--- What the exercise asks ---
Starting at the line that contains "For every layout element, output its label and", repeat each line of the listing below through the last one, exactly, and leave out every picture.

--- Available records ---
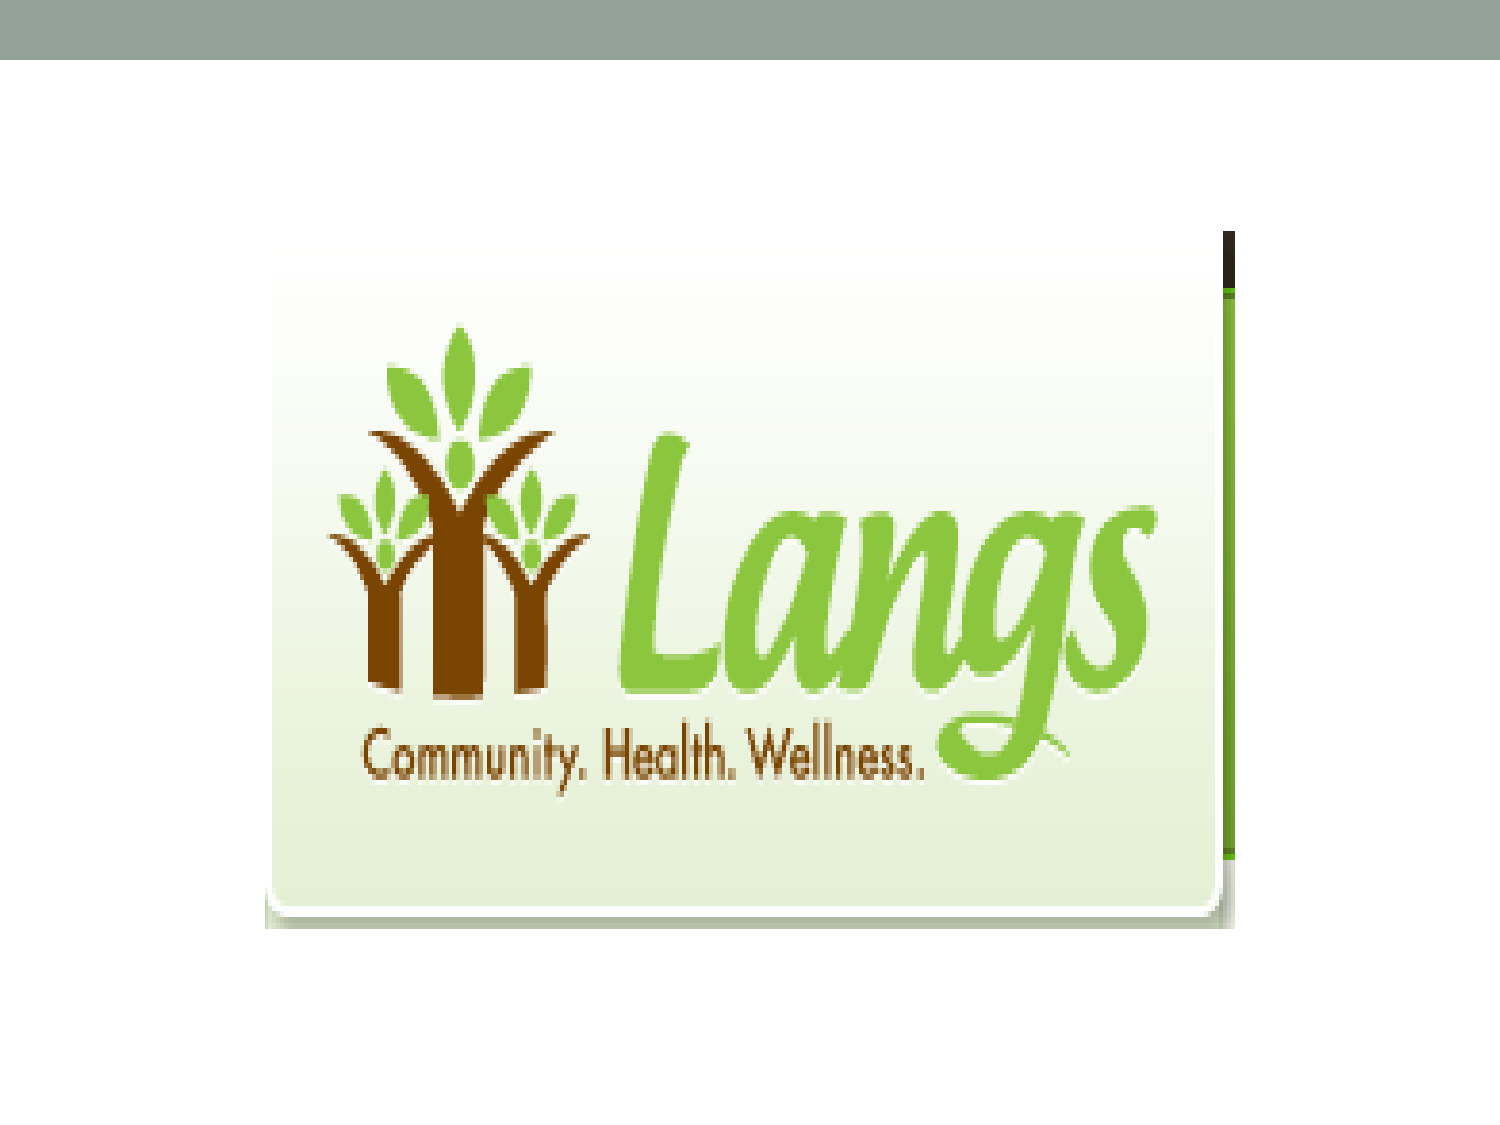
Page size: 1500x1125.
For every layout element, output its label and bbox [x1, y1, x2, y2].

picture [265, 231, 1235, 929]
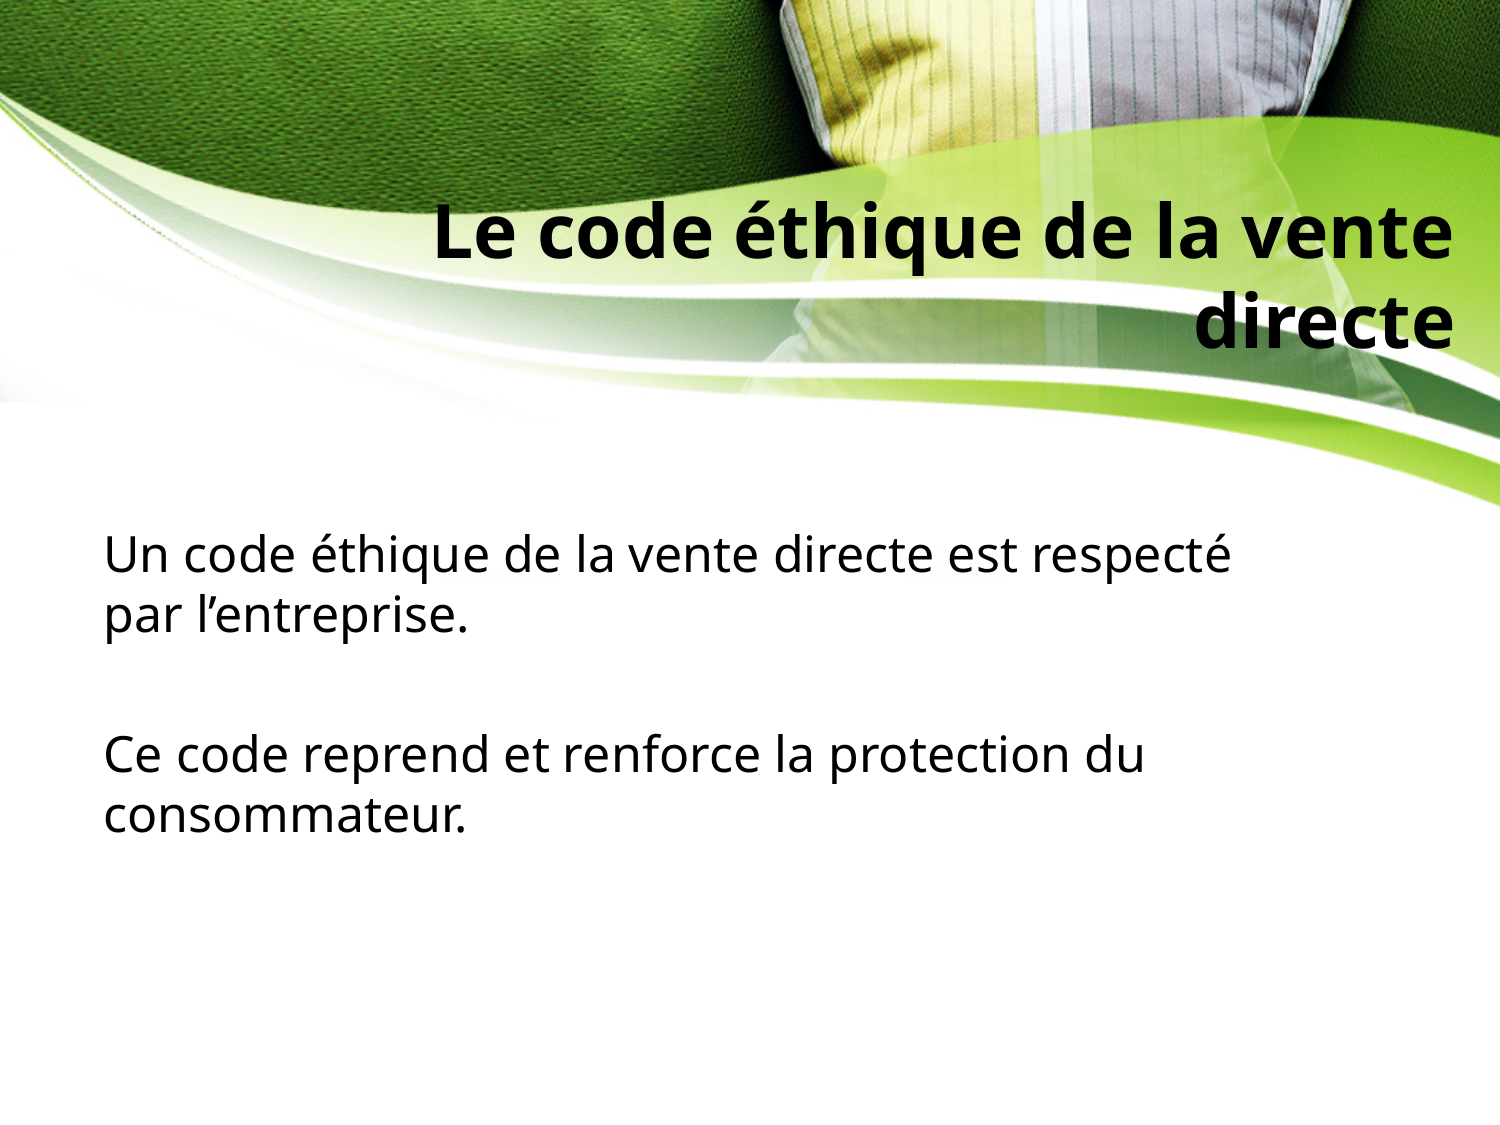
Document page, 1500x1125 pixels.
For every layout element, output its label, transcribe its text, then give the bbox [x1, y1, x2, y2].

list Un code éthique de la vente directe est respecté par l’entreprise. Ce code reprend et renforce la protection du consommateur. [88, 515, 1306, 1106]
title Le code éthique de la vente directe [253, 231, 1471, 315]
picture [0, 0, 1500, 1125]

--- Exercise response ---
For every layout element, output its label and bbox [x1, y1, x2, y2].

picture [265, 231, 1235, 929]
Document page, 1500x1125 pixels.
For every layout element, output its label, transcribe its text, then give the bbox [x1, y1, x2, y2].

list Un code éthique de la vente directe est respecté par l’entreprise. Ce code reprend et renforce la protection du consommateur. [88, 515, 1306, 1106]
title Le code éthique de la vente directe [253, 231, 1471, 315]
picture [0, 0, 1500, 1125]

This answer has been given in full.